The smaller collecting societies also endorse the position taken by the European Parliament in its March 2007 Resolution on collective cross-border management of copyright for online music services and the criticism of the earlier Commission Recommendation contained in that Resolution.
In particular, they hold that:
- The system of reciprocal agreements between collecting societies "has worked successfully for decades", is "the best way to provide equal treatment and opportunities to all rights-holders and the preferable 'one-stop-shop' arrangement for all users" and "should [therefore] be maintained (albeit with some improvements)".

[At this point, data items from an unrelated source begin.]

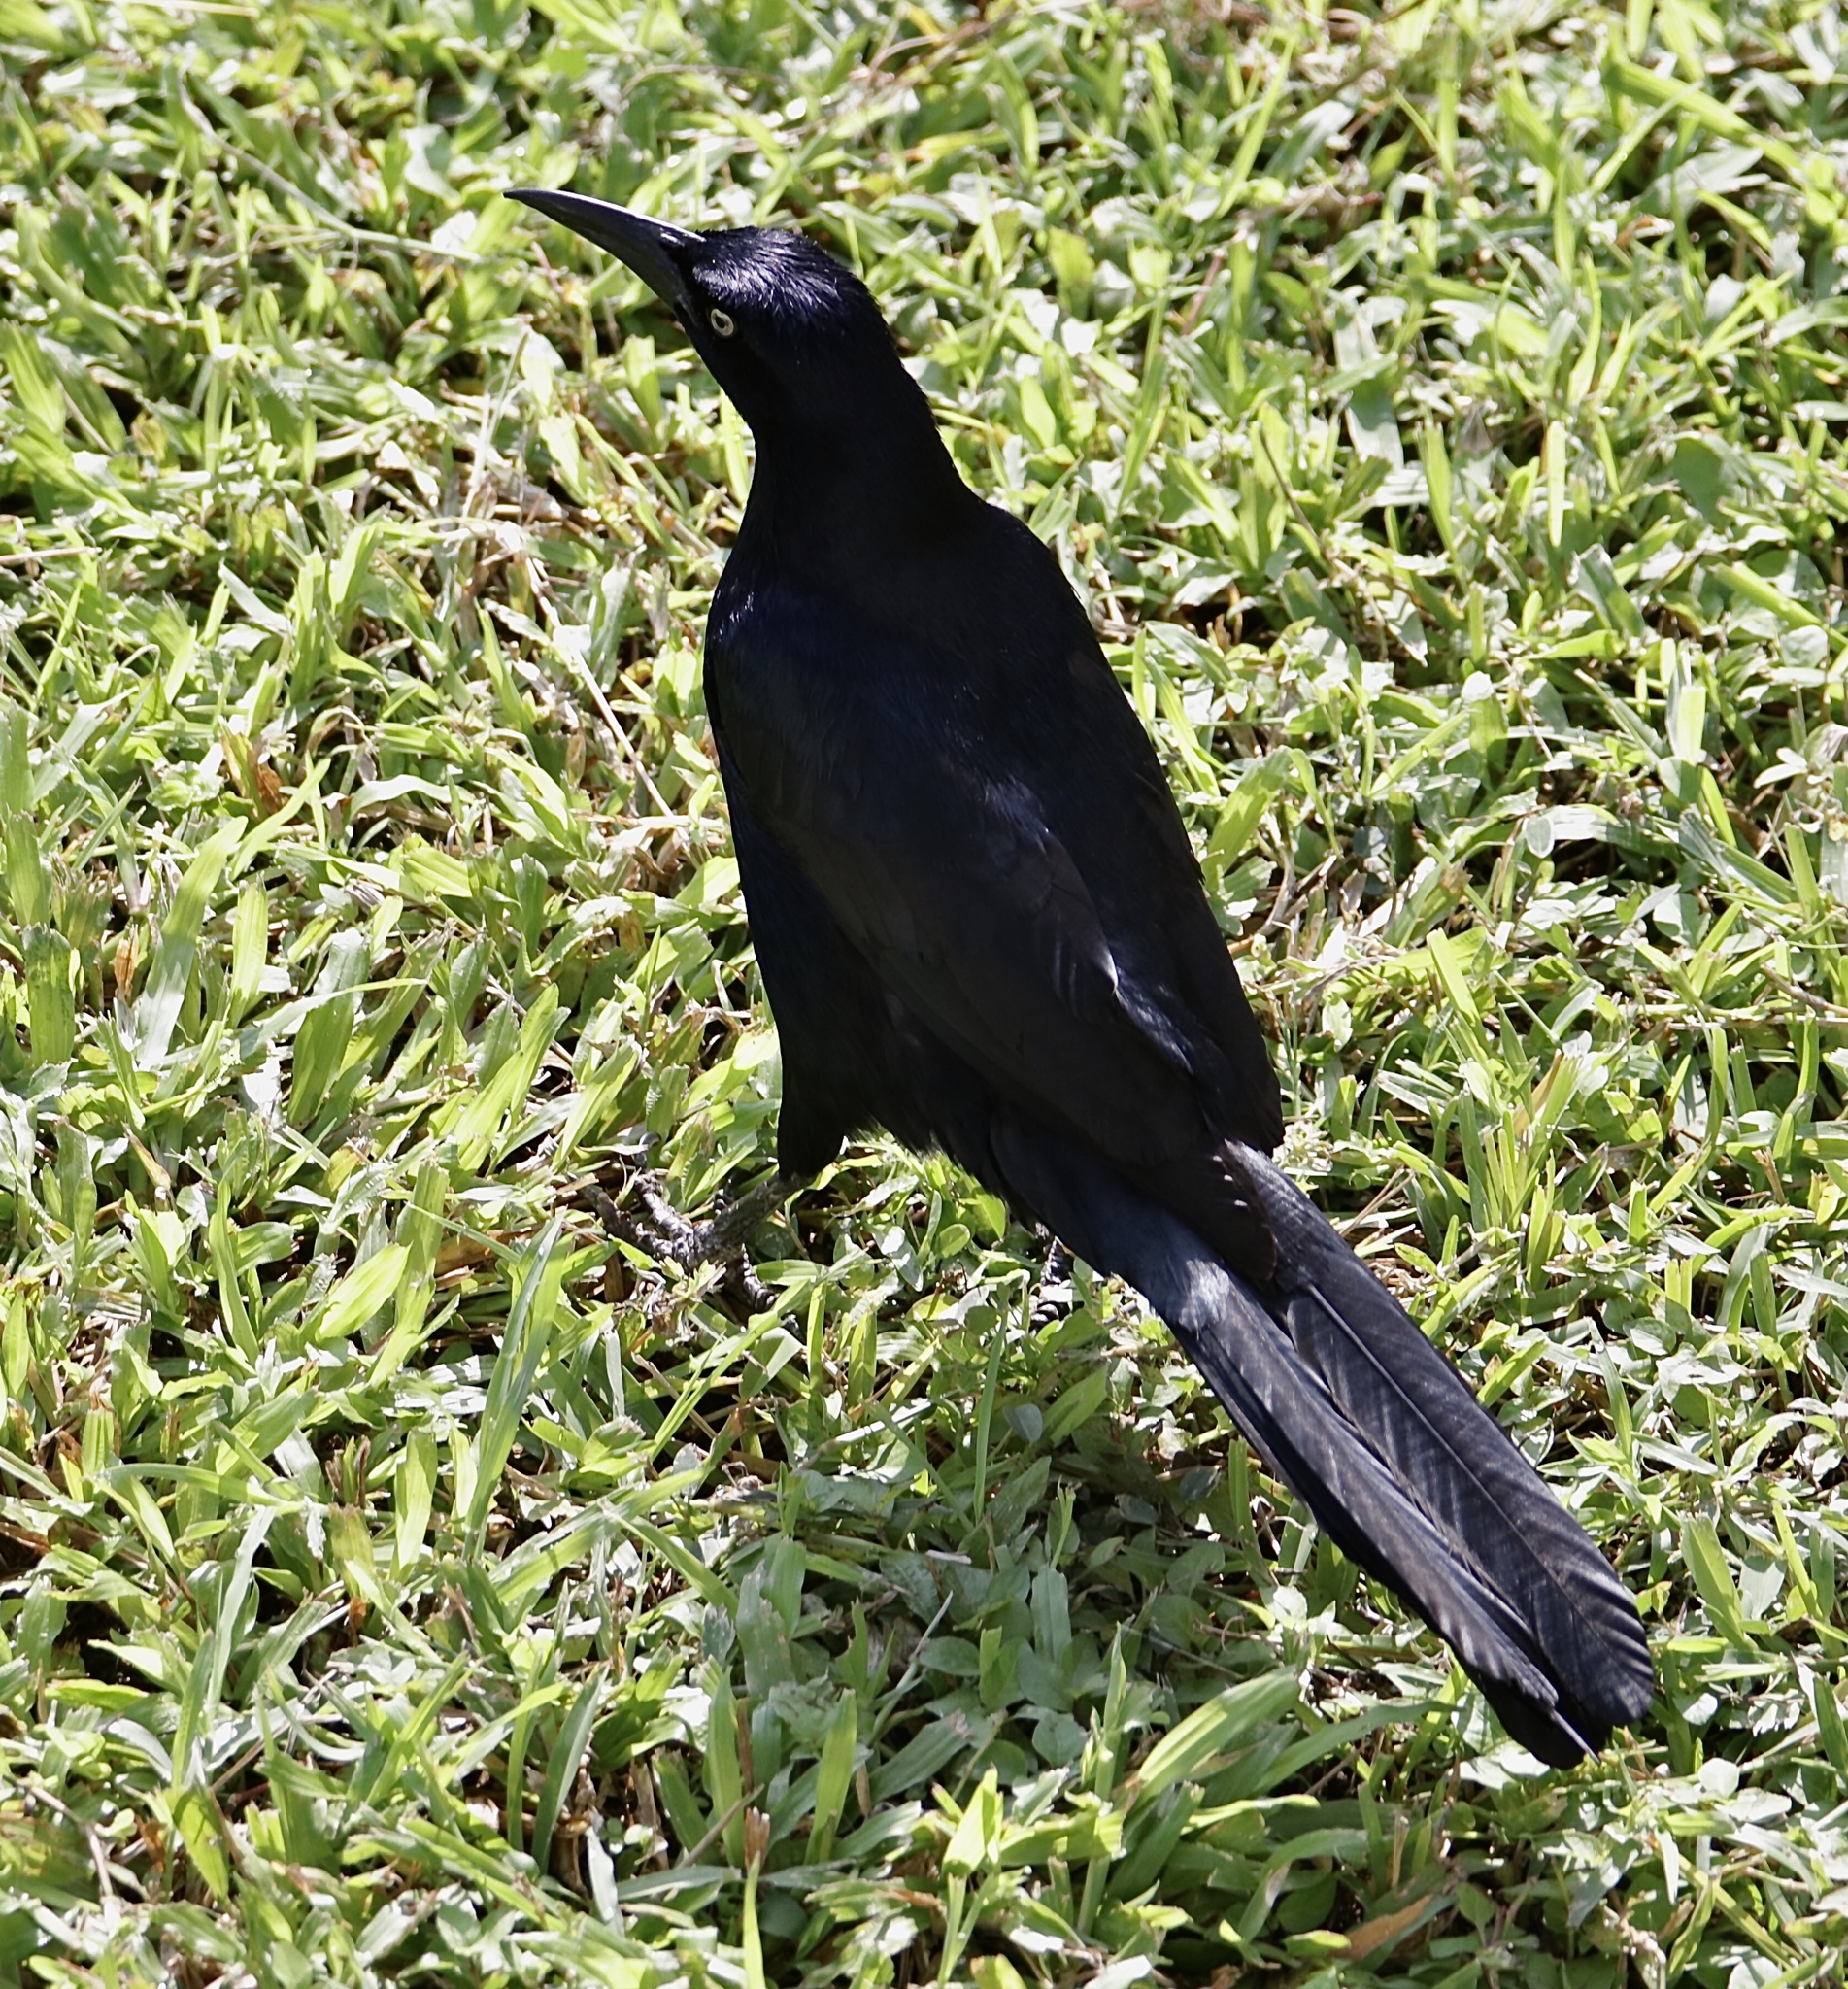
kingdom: Animalia
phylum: Chordata
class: Aves
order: Passeriformes
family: Icteridae
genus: Quiscalus
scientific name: Quiscalus mexicanus
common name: Great-tailed grackle
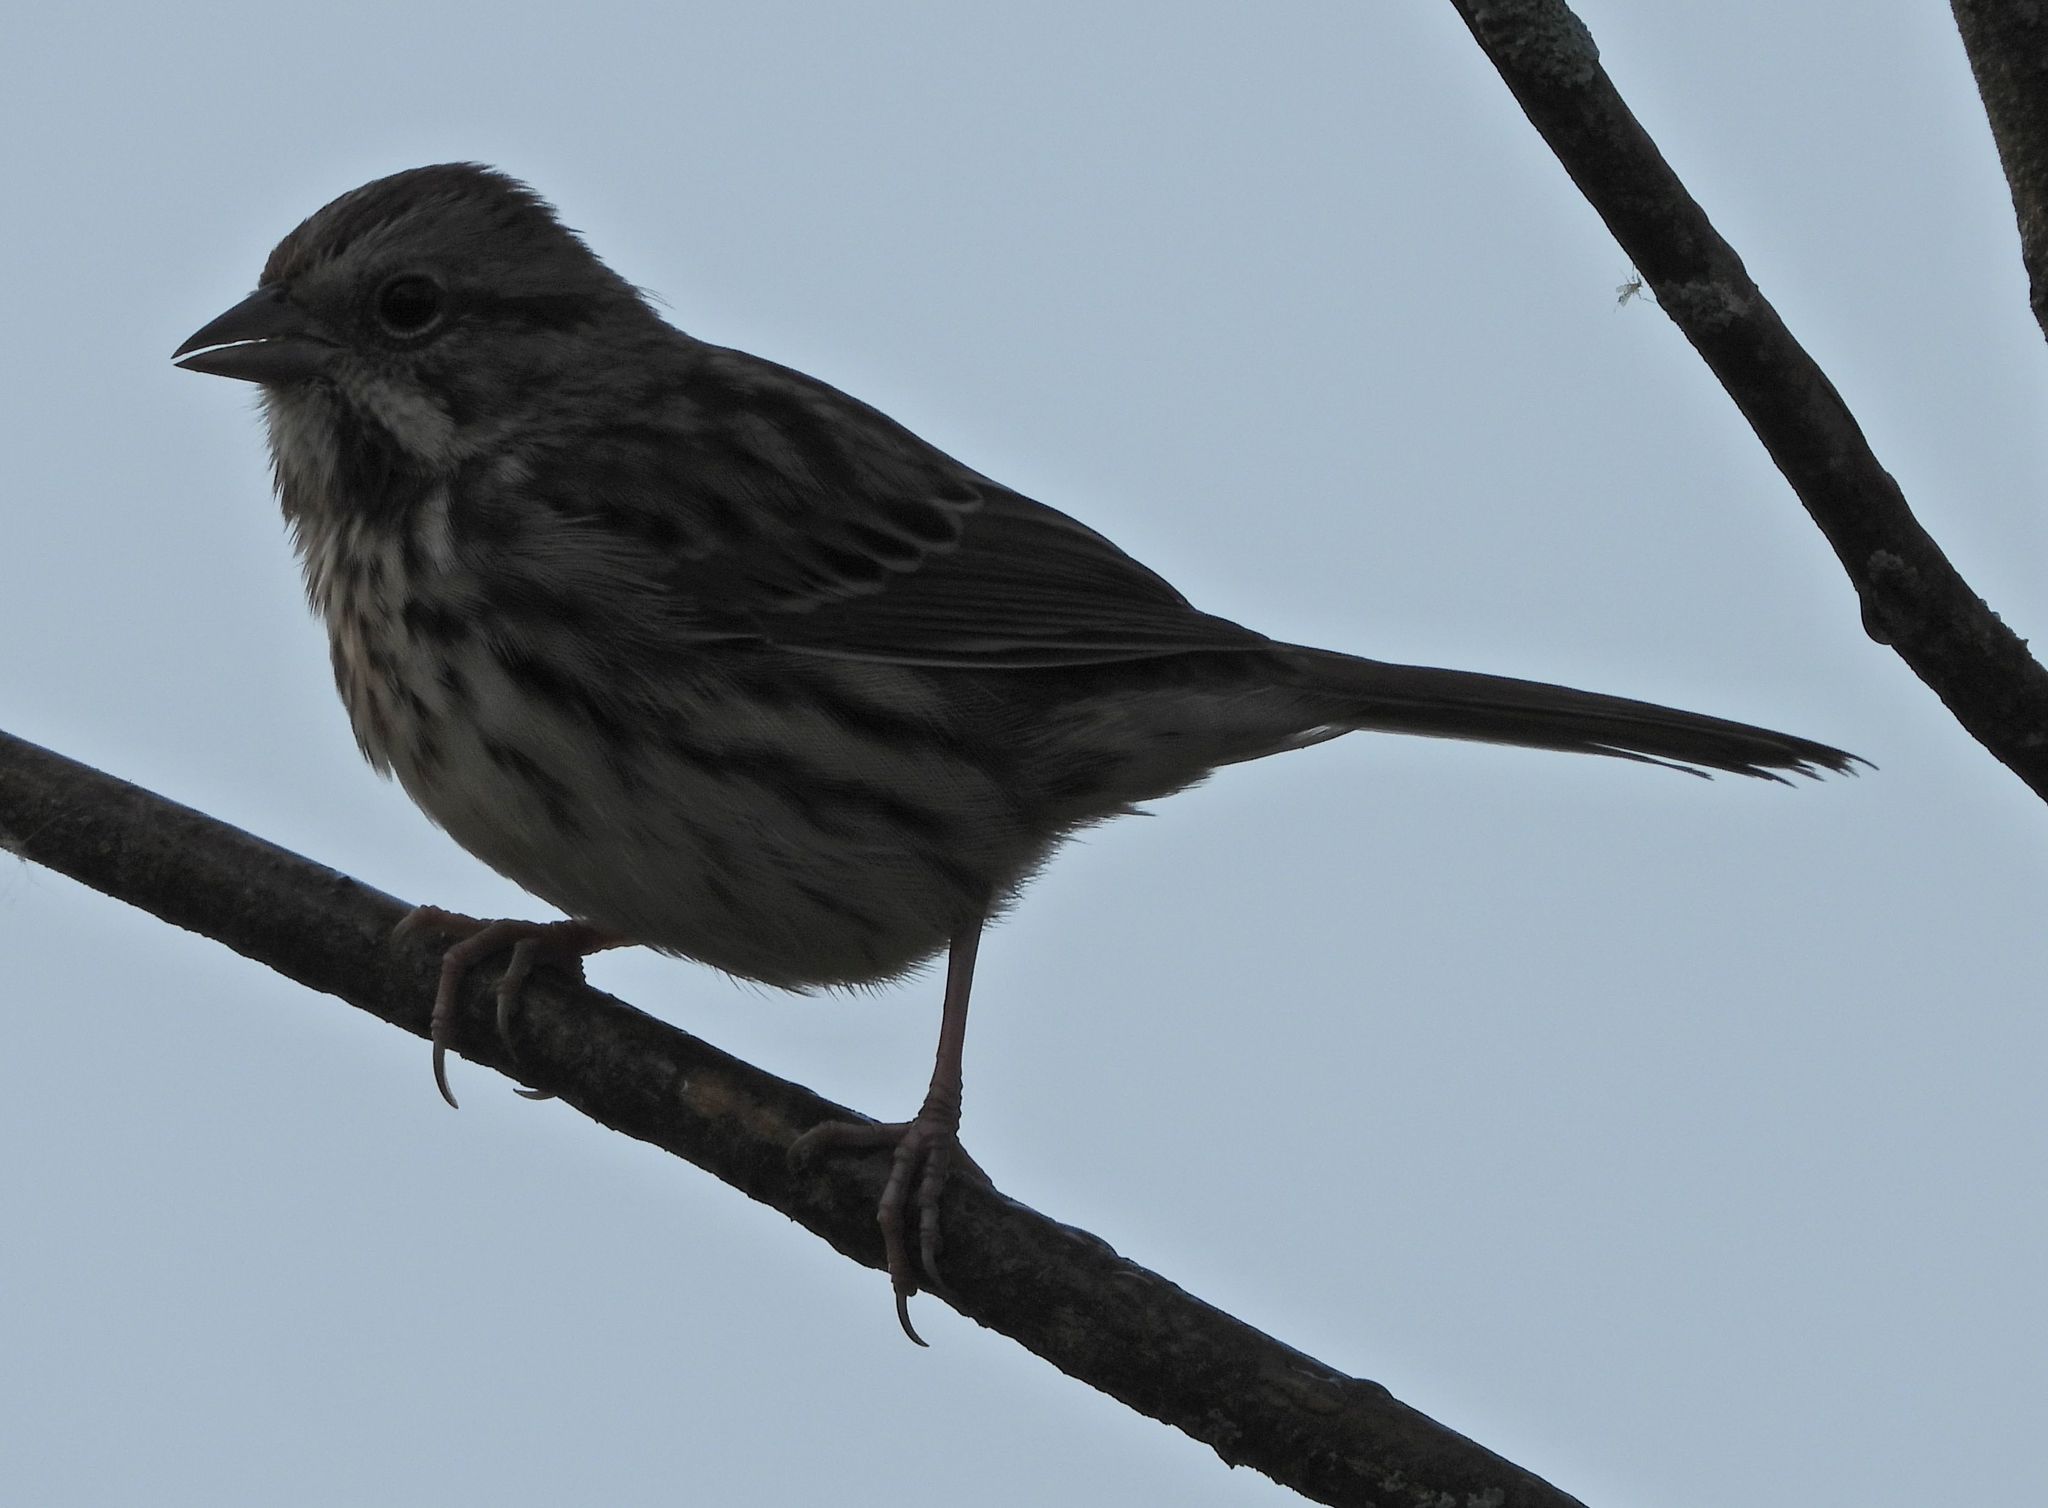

- "The entire world repertoire should remain available for all collecting societies (...) whether for their country of establishment (for traditional licensing) or for the entire European Economic Area (for on-line licensing)." Smaller collecting societies think that the Commission is moving away from its former policy of prohibiting exclusivity in reciprocal representation agreements between collecting societies, by now "allowing exclusive mandates between major rights-holders and a limited number of collecting societies for the direct collection of royalties in all member states. They express concern that "in the logic of business the process of selecting the societies will not be based on the relative efficiency of individual collective rights managers but on their size".
- "The granting of exclusive mandates by major rights-holders in the context of collective management of online rights is undesirable and should be discouraged rather than stimulated. The signatories think that exclusive mandates will force users to make multiple deals with multiple collecting societies, thus resulting in higher costs for users and making rights management for rights-holders more expensive. They add that exclusive mandates may even "undermine the existence of certain small collecting societies by removing a significant amount of their turnover".
The smaller collecting societies end with an appeal to the Commission to "issue a strong countersignal that the actions initiated are anti-competitive, inappropriate and unacceptable", adding that the Commission "should do so rapidly before irreversible damage has occurred".
Interestingly, most of the signatories who signed the joint position opposing the CISAC commitments have themselves also signed the commitment. People familiar with the case say that many smaller collecting societies have signed the commitments because that was the only way to avoid being fined by the Commission. Five small companies from new member states have not signed the commitments because they will have to pay fines only for the time after their countries' joining the EU, which they consider a smaller drawback than the long-term competitive disadvantage that a signature would bring about.